著者はこれに対してこうした議論は「循環論法」に陥っている可能性があると批判する(296)。というのは、上で述べたような学校の成績やそれによってもたらされる職業的成功(およびそれと密接な関係にある社会経済的階級)は、子弟の教育を通じてIQスコアに影響を与える可能性があるからだ。もしこの可能性を受け入れるならば「IQテストの成績→学校の成績→職業的成功→社会経済的階級→IQテストの成績」という循環的流れができるというのである。
(ただし、わたしにとってはこの議論はあまり説得的ではない。上の議論は、IQテストと学校の成績あるいは職業的成功のあいだに因果的フィードバックループがあるので定義上別のものを測定しているのではないと主張したいのだろう。例えば定期試験や入学試験にレイブンマトリックス(IQテストでよく使われる問題形式の一つ)を使っているならば、試験の成績がIQテストの成績と相関するのは明らかであり、そうした相関は大きな意味を持たない。しかし実際はそうではない。特に職業的成功については、IQテストが測定する能力とは表面的には異なる能力に部分的にであれ基づいているように思われる(会社員は営業先でレイブンマトリックスの問題を解くわけではない)。そうすると、両者の相関は単なる定義を超えるものであることになる。)

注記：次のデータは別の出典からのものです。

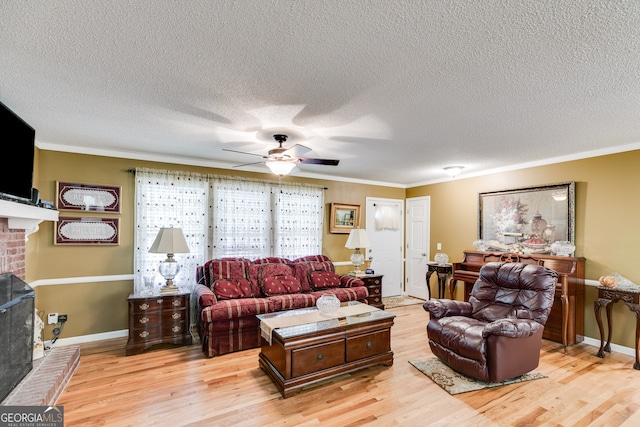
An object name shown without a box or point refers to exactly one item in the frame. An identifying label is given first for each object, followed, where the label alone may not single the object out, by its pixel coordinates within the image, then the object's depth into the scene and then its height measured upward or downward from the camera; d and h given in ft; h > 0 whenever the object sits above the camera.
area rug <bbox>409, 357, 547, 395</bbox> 8.89 -4.87
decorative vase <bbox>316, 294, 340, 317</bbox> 10.45 -2.98
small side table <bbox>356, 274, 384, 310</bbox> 16.25 -3.73
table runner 9.42 -3.30
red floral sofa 11.27 -3.26
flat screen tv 7.44 +1.57
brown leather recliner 8.90 -3.36
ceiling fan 9.95 +1.90
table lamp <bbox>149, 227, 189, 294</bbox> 12.11 -1.28
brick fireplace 7.30 -3.00
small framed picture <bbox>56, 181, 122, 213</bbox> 12.00 +0.76
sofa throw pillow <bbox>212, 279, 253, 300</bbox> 12.59 -2.99
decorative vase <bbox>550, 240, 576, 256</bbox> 12.65 -1.15
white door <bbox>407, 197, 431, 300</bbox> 19.92 -1.73
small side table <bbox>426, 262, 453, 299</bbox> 17.29 -3.00
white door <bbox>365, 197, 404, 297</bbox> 20.20 -1.47
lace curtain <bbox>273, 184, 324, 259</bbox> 16.31 -0.12
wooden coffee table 8.58 -3.96
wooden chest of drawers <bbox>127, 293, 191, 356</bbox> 11.22 -3.94
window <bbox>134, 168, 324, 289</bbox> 13.32 +0.03
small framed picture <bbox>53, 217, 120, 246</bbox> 12.00 -0.61
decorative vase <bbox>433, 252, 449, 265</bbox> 17.58 -2.26
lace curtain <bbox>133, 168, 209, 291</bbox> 13.12 +0.08
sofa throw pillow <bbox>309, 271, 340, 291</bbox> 15.05 -3.08
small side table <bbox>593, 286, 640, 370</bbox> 10.36 -2.87
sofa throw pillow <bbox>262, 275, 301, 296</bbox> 13.60 -3.05
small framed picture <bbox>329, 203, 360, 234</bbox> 18.44 +0.02
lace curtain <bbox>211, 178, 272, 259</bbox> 14.74 -0.04
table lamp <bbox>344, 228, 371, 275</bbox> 17.01 -1.38
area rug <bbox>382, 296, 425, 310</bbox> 18.31 -5.17
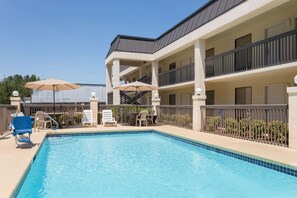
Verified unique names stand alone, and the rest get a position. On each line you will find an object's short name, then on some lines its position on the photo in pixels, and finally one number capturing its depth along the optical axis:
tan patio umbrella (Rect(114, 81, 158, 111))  15.48
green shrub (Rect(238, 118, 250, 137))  9.73
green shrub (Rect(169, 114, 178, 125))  15.08
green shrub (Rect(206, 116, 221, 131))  11.51
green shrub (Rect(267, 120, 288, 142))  8.14
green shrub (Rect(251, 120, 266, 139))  9.02
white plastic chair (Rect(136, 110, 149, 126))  15.08
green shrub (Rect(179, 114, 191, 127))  13.89
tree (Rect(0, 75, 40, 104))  39.24
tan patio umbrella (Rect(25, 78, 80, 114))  13.27
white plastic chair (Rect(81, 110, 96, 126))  14.77
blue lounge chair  7.90
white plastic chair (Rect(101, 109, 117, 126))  15.10
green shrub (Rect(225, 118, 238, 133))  10.38
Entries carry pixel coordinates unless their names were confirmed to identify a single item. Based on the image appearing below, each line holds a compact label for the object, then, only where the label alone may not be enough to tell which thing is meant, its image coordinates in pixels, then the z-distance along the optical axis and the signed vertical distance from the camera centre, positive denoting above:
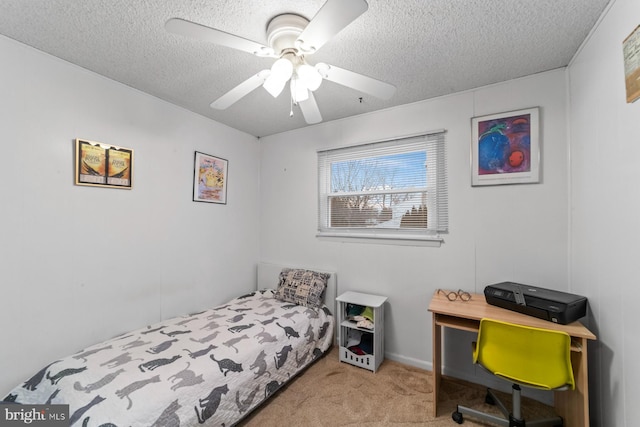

一方否定的なサポートとしては、著者はIQテスト以外の認知能力を測るテストがない場合、本当にIQが知能を測定できているのかわからないことを指摘する。またIQテストは文化的な影響を受けているので、欧米の中産階級の白人文化以外の出身の人々には不利になっている可能性もある。例えば上のレイブンマトリックスは文化中立的であるとされることがあるが、行同士・列同士に成り立つ順序関係やマトリックスにどういう心的操作をすればよいかについての知識が問題を解くのに関わっていることが指摘されている。
知能の遺伝性
(2)に関して言うと、H&Mは、社会経済階級がIQテストの成績に影響があることに否定的であること、IQテストで測られる能力はかなりの程度遺伝的であることを主張する。
それに対して著者はいくつかの証拠を挙げて教育はIQテストの成績の向上に効果があると反論する。
例えばH&Mが自説の根拠としてあげるのに幼児教育の効果がある。ここで挙げられているのはおそらくペリープリスクールプログラムのような幼児に特別な教育を施すプログラムのことであろうが、少なくともIQテストの成績の点から見ると、その効果は長続きしないことがわかっている(プログラムが終わるとその効果も見られなくなる;Nisbett 2009)。しかし著者は別の研究を引用して、言語・推論能力向上へのサポートはプログラム終了2年後でも見られることがわかっているとする。
また貧困家庭のIQの遺伝率は、より裕福な家庭の遺伝率よりもずっと低く、一卵性双生児でも一緒に暮らした者の間のIQの相関係数はそうでないものよりも高くなっている。さらにマイノリティに関していうと学習によってIQスコアへの大きな正の影響を与えるできることがわかっている。そうしたことから著者は、知能はH&Mが示唆するほどには遺伝的ではないと結論する。